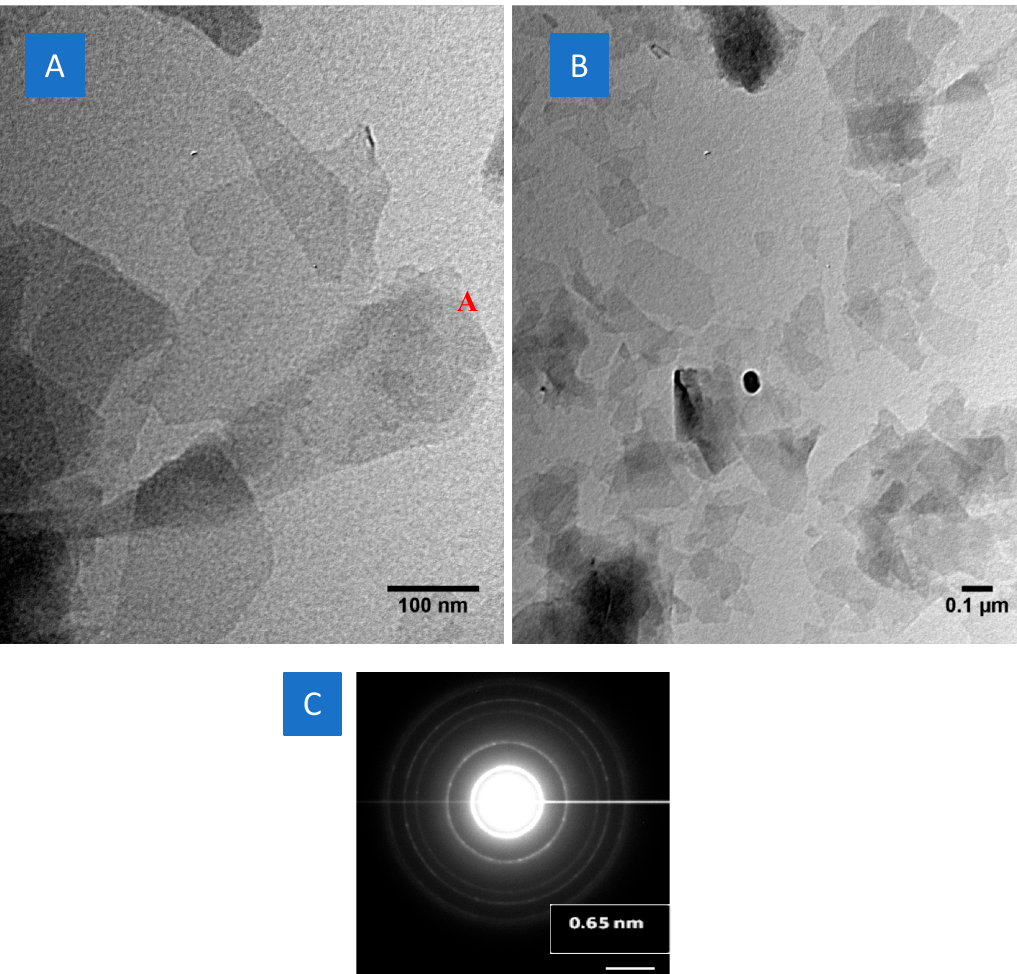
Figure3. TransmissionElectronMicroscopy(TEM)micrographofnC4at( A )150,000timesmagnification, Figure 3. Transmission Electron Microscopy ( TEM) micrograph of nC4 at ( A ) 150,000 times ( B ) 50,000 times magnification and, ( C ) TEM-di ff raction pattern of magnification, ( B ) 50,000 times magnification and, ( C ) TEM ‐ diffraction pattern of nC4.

---

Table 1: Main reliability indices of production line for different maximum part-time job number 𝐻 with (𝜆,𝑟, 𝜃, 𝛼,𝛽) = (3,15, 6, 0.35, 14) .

--

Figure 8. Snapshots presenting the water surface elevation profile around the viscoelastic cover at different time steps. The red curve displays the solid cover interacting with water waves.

> About this task: Which lines above contain the word "Figure"? Show each of them.

> Exercise solution:
Figure3. TransmissionElectronMicroscopy(TEM)micrographofnC4at( A )150,000timesmagnification, Figure 3. Transmission Electron Microscopy ( TEM) micrograph of nC4 at ( A ) 150,000 times ( B ) 50,000 times magnification and, ( C ) TEM-di ff raction pattern of magnification, ( B ) 50,000 times magnification and, ( C ) TEM ‐ diffraction pattern of nC4.
Figure 8. Snapshots presenting the water surface elevation profile around the viscoelastic cover at different time steps. The red curve displays the solid cover interacting with water waves.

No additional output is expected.